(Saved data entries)
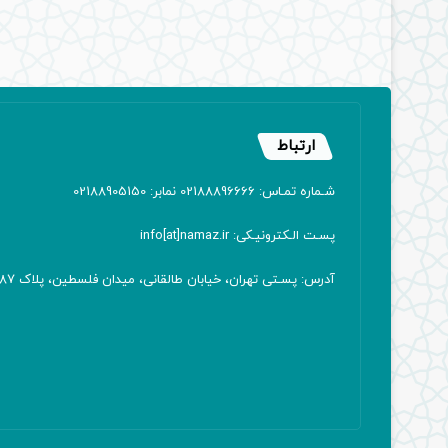
ارتباط
شـماره تمـاس: 02188896666 نمابر: 02188905150
پسـت الـکترونیـکی: info[at]namaz.ir
آدرس: پسـتی تهران، خیابان طالقانی، میدان فلسطین، پلاک 387 کدپستی: ۱۴۱۶۷۱۳۸۱۱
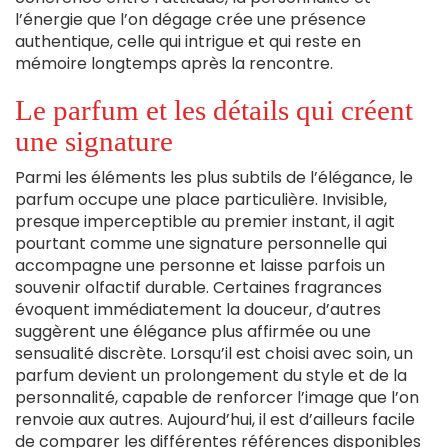
l’énergie que l’on dégage crée une présence
authentique, celle qui intrigue et qui reste en
mémoire longtemps après la rencontre.
Le parfum et les détails qui créent
une signature
Parmi les éléments les plus subtils de l’élégance, le
parfum occupe une place particulière. Invisible,
presque imperceptible au premier instant, il agit
pourtant comme une signature personnelle qui
accompagne une personne et laisse parfois un
souvenir olfactif durable. Certaines fragrances
évoquent immédiatement la douceur, d’autres
suggèrent une élégance plus affirmée ou une
sensualité discrète. Lorsqu’il est choisi avec soin, un
parfum devient un prolongement du style et de la
personnalité, capable de renforcer l’image que l’on
renvoie aux autres. Aujourd’hui, il est d’ailleurs facile
de comparer les différentes références disponibles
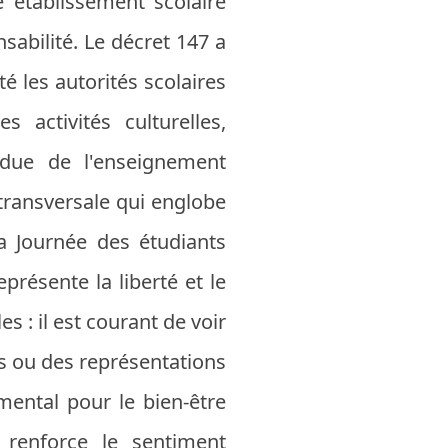
 établissement scolaire
nsabilité. Le décret 147 a
é les autorités scolaires
activités culturelles,
endue de l'enseignement
transversale qui englobe
la Journée des étudiants
eprésente la liberté et le
s : il est courant de voir
 ou des représentations
ental pour le bien-être
 renforce le sentiment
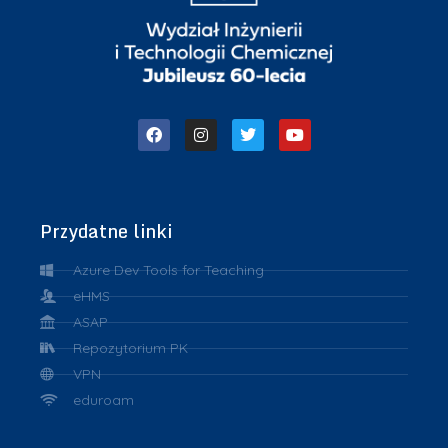
Przydatne linki
Azure Dev Tools for Teaching
eHMS
ASAP
Repozytorium PK
VPN
eduroam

_TASK DETAILS_:
For this exercise, output exactly the lines above from the line with "Le parfum et les détails qui créent" to the line with "évoquent immédiatement la douceur, d’autres", counting both, and leave out the rest.

_ANSWER TO THE PROBLEM_:
Le parfum et les détails qui créent
une signature
Parmi les éléments les plus subtils de l’élégance, le
parfum occupe une place particulière. Invisible,
presque imperceptible au premier instant, il agit
pourtant comme une signature personnelle qui
accompagne une personne et laisse parfois un
souvenir olfactif durable. Certaines fragrances
évoquent immédiatement la douceur, d’autres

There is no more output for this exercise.